On the vaccination side, while the “top line” adverse event rate for the Pfizer vaccine for these younger children is just over 10%, none of these events in the study population of 2176 kids were considered serious, with most being things like sore arms or transient fevers (which did occur in 6.5%, mostly after the second dose). Importantly, we do not have any data on whether side effects were more common in children who did have evidence of prior infection, which would be very useful to know. In any event, the data does support the short-term safety of the vaccine in younger children, although 2176 kids is not a big population for detecting uncommon side effects, such as myocarditis as is seen in older children. Additionally, we have little data on long-term effects such as auto-immune problems. We do know that there are rare auto-immune issues that develop in adults, but children are different, and typically, before a major vaccine program, children in test populations are followed for a couple of years before the approval of a vaccine. That does not mean there are any significant issues expected or even postulated, but there are a significant number of medical scientists who raise questions not based on what we know but what we don’t know. The post-vaccine monitoring program for children is very robust and many parents may choose to wait for data to come in from this robust monitoring, but if travel or school and activity restrictions are having significant impacts on children, parents should be able to go ahead with vaccinating their kids knowing that any short-term side effects are either minimal or extremely rare and there is nothing specific that raises concerns of long-term effects.

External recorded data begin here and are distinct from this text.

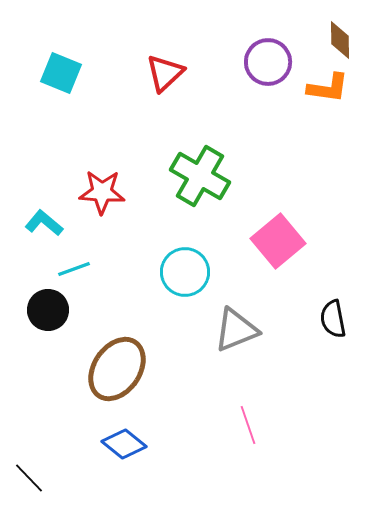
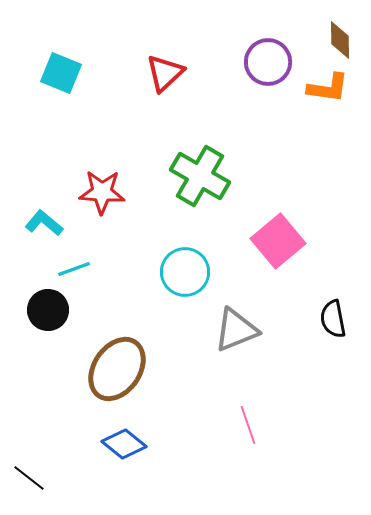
black line: rotated 8 degrees counterclockwise
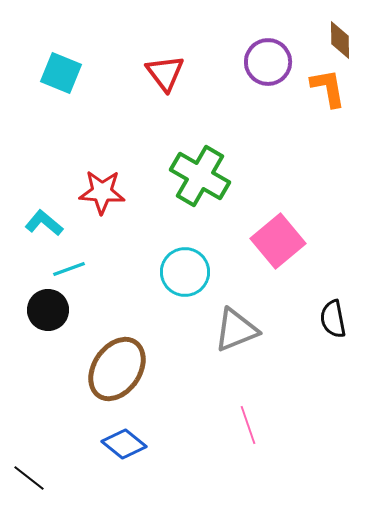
red triangle: rotated 24 degrees counterclockwise
orange L-shape: rotated 108 degrees counterclockwise
cyan line: moved 5 px left
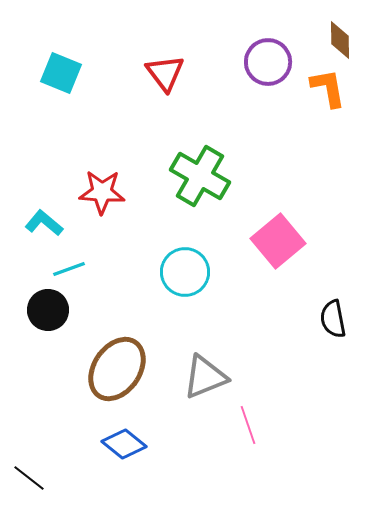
gray triangle: moved 31 px left, 47 px down
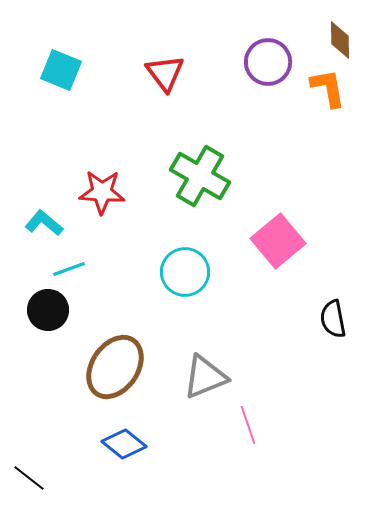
cyan square: moved 3 px up
brown ellipse: moved 2 px left, 2 px up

Natural vs. Vaccine Immunity
Lastly this week, we will try to clear up a little confusion on the effectiveness of natural immunity versus vaccine-induced immunity. The official position of the CDC is that in regard to studies of immunity following natural infection, “There are insufficient data to extend the findings related to infection-induced immunity at this time to persons with very mild or asymptomatic infection or children.” This typically gets characterized in media as vaccine immunity is better than natural immunity, where what it is really saying is that CDC doesn’t know, especially for “minor infections” and we can’t really quantify what is minor. Consequently, the CDC is essentially saying that since vaccine-induced immunity is fairly standardized, we can make assumptions that we cannot make with natural immunity.
At the same time, however, there is an excellent study out of Israel that demonstrated that natural immunity compares very favorably to vaccine immunity and most often is better. Additionally, the combination of infection plus even one dose of vaccination was even more powerful in reducing risk. This study does not support not getting vaccinated and instead of getting infected, but it does speak to the issue of whether infection should be considered a vaccination equivalent. The issue remains what to do with “mild infections,” but that’s where clinical judgment comes into play.
How this is going to play out with various types of mandates remains to be seen, but in the absence of a specific vaccine requirement, in anyone who had a clear and non-trivial infection experience, we tend to consider infection to at least be the equivalent of a dose of a vaccine.